[[ Data supplied, beginning ]]
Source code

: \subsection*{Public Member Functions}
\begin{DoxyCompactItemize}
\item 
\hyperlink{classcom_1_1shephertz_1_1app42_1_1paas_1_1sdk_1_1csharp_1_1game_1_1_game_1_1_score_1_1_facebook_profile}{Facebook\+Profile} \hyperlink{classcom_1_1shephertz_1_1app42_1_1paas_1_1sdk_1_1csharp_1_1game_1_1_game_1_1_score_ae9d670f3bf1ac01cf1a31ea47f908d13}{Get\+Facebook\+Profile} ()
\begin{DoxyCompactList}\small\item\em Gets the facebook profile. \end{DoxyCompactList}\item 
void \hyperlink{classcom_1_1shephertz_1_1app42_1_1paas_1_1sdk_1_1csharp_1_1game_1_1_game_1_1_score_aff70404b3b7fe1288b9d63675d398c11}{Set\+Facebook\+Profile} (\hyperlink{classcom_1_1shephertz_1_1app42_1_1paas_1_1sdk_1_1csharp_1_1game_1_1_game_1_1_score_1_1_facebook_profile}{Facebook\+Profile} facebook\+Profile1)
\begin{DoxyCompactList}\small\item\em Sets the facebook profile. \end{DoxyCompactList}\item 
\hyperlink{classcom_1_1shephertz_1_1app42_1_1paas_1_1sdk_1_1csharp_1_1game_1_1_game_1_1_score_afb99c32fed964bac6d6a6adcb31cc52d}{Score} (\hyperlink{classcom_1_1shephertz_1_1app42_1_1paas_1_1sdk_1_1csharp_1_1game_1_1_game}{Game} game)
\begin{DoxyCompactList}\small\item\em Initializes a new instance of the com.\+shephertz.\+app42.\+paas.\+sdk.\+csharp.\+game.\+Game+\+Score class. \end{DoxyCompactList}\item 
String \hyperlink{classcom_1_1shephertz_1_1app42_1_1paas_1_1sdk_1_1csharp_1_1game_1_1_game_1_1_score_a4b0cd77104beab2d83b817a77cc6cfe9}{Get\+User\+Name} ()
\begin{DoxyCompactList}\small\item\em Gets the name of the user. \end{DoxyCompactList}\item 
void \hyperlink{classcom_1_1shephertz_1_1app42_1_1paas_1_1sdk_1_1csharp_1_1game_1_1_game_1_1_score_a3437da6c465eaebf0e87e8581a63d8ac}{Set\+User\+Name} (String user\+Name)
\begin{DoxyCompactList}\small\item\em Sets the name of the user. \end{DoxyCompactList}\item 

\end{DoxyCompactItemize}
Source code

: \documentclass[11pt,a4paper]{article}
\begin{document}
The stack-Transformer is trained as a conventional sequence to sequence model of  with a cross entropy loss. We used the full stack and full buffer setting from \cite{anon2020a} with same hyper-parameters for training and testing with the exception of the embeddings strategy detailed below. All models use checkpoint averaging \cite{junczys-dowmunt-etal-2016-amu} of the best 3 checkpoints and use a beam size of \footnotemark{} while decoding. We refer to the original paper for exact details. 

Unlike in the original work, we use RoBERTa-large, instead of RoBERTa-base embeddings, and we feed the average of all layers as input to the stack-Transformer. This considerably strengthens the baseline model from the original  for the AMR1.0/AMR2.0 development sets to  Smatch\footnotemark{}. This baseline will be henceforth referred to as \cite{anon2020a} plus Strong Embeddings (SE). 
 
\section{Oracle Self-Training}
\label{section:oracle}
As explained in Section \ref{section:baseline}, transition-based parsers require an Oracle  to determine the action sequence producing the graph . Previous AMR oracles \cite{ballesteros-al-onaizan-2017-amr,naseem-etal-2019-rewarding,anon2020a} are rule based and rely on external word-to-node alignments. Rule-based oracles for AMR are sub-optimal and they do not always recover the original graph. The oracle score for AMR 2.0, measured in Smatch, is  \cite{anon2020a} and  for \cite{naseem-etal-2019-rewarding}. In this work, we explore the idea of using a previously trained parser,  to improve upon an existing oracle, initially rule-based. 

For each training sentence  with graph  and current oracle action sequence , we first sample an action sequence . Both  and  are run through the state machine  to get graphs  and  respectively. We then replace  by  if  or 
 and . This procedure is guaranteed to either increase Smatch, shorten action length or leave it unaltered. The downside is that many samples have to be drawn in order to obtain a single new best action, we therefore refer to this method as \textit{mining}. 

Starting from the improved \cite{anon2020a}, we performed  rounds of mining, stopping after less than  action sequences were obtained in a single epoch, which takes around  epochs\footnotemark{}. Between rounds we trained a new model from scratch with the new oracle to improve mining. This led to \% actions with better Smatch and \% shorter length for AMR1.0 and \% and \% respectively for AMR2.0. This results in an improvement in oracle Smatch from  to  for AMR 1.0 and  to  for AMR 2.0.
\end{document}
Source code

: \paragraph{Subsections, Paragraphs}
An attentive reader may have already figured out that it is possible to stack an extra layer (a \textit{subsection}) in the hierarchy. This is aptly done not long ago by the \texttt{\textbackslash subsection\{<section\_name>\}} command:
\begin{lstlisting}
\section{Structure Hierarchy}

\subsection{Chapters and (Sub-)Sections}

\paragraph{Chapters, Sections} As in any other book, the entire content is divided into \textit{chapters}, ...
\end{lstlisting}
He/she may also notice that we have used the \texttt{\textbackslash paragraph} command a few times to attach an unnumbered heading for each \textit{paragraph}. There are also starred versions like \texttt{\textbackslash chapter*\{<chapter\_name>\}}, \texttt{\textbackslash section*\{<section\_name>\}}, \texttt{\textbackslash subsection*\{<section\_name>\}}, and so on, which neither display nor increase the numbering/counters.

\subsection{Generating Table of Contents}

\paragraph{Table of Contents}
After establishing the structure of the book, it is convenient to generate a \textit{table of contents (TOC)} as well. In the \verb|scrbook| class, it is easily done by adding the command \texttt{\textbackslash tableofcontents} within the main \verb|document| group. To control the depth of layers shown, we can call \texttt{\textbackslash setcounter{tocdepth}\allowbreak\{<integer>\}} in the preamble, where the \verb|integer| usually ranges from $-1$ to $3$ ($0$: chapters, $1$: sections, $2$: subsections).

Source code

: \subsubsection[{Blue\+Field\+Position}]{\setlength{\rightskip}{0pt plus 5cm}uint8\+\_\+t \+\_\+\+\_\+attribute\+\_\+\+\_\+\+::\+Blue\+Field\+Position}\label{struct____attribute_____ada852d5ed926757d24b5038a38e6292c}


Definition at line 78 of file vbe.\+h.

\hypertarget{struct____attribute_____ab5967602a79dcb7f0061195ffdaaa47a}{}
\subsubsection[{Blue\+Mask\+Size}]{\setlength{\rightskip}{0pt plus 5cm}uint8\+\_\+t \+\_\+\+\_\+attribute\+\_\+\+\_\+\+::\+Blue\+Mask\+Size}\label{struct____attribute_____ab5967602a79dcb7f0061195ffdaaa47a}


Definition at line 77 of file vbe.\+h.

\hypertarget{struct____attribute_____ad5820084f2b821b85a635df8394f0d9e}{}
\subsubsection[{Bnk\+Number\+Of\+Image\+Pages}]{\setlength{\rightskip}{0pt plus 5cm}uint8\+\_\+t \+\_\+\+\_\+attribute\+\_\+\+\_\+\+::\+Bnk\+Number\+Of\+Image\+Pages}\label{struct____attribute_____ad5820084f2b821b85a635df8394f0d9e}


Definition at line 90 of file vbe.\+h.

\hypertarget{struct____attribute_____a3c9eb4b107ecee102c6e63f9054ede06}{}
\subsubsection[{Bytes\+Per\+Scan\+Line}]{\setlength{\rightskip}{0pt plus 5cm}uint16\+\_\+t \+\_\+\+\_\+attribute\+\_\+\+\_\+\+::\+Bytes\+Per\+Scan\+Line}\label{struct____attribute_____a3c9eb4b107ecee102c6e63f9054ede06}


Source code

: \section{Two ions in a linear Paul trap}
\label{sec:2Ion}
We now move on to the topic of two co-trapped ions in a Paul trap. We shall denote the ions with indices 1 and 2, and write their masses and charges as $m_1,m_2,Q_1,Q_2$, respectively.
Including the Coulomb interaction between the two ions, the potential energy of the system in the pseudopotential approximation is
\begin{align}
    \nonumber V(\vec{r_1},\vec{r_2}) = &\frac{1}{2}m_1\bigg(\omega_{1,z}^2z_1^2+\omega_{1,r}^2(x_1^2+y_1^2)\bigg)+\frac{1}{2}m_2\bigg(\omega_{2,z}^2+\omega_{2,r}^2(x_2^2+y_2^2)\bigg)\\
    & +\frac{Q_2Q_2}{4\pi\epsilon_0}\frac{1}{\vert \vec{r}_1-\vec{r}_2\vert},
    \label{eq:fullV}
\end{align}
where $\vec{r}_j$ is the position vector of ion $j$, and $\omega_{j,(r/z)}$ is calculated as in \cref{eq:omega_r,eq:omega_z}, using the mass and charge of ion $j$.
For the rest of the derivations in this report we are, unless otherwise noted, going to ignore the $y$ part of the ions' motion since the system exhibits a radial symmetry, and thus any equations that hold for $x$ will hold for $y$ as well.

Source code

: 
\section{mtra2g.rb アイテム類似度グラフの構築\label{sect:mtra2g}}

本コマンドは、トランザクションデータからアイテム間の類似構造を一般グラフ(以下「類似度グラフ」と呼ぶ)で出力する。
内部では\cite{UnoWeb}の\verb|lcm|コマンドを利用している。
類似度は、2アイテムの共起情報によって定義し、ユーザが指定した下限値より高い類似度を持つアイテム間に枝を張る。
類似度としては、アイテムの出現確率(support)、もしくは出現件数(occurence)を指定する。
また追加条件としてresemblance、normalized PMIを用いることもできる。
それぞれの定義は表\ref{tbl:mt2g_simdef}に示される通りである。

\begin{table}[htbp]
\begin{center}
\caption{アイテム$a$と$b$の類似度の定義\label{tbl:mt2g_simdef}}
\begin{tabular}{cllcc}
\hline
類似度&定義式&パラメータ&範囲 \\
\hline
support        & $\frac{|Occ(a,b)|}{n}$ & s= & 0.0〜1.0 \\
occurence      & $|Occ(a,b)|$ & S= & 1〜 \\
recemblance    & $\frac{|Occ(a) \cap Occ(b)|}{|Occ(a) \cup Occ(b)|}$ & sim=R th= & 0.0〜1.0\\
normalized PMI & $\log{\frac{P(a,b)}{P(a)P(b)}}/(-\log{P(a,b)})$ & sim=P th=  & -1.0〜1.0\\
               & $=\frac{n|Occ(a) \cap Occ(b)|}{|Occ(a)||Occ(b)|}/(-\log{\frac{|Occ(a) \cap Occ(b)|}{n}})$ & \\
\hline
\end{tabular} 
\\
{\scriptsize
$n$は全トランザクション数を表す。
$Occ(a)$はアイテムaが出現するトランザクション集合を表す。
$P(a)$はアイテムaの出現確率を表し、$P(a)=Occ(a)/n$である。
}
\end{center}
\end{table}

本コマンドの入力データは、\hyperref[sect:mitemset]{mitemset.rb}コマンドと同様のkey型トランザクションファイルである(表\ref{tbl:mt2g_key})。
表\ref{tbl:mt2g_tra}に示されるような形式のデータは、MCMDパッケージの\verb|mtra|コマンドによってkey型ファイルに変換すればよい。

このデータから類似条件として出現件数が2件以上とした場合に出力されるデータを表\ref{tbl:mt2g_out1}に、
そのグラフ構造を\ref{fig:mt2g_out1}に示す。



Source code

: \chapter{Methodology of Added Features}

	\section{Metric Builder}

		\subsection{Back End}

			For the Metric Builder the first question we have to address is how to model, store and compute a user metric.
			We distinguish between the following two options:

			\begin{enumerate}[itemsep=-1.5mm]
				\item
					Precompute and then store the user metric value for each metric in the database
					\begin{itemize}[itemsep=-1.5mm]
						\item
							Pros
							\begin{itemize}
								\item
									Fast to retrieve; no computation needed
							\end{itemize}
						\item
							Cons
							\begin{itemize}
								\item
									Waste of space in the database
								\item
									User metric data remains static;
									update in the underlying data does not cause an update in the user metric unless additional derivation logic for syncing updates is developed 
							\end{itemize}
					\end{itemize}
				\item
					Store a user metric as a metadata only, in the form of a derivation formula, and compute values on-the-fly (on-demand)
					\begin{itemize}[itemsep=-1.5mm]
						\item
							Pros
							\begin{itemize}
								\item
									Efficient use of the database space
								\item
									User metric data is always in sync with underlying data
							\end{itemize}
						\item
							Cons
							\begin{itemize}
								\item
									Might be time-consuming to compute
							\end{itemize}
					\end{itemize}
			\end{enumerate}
[[ Data supplied, end ]]
Go through the listing above and copy each line where the string "subsubsection" appears.

* [Answer box]:
: \subsubsection[{Blue\+Field\+Position}]{\setlength{\rightskip}{0pt plus 5cm}uint8\+\_\+t \+\_\+\+\_\+attribute\+\_\+\+\_\+\+::\+Blue\+Field\+Position}\label{struct____attribute_____ada852d5ed926757d24b5038a38e6292c}
\subsubsection[{Blue\+Mask\+Size}]{\setlength{\rightskip}{0pt plus 5cm}uint8\+\_\+t \+\_\+\+\_\+attribute\+\_\+\+\_\+\+::\+Blue\+Mask\+Size}\label{struct____attribute_____ab5967602a79dcb7f0061195ffdaaa47a}
\subsubsection[{Bnk\+Number\+Of\+Image\+Pages}]{\setlength{\rightskip}{0pt plus 5cm}uint8\+\_\+t \+\_\+\+\_\+attribute\+\_\+\+\_\+\+::\+Bnk\+Number\+Of\+Image\+Pages}\label{struct____attribute_____ad5820084f2b821b85a635df8394f0d9e}
\subsubsection[{Bytes\+Per\+Scan\+Line}]{\setlength{\rightskip}{0pt plus 5cm}uint16\+\_\+t \+\_\+\+\_\+attribute\+\_\+\+\_\+\+::\+Bytes\+Per\+Scan\+Line}\label{struct____attribute_____a3c9eb4b107ecee102c6e63f9054ede06}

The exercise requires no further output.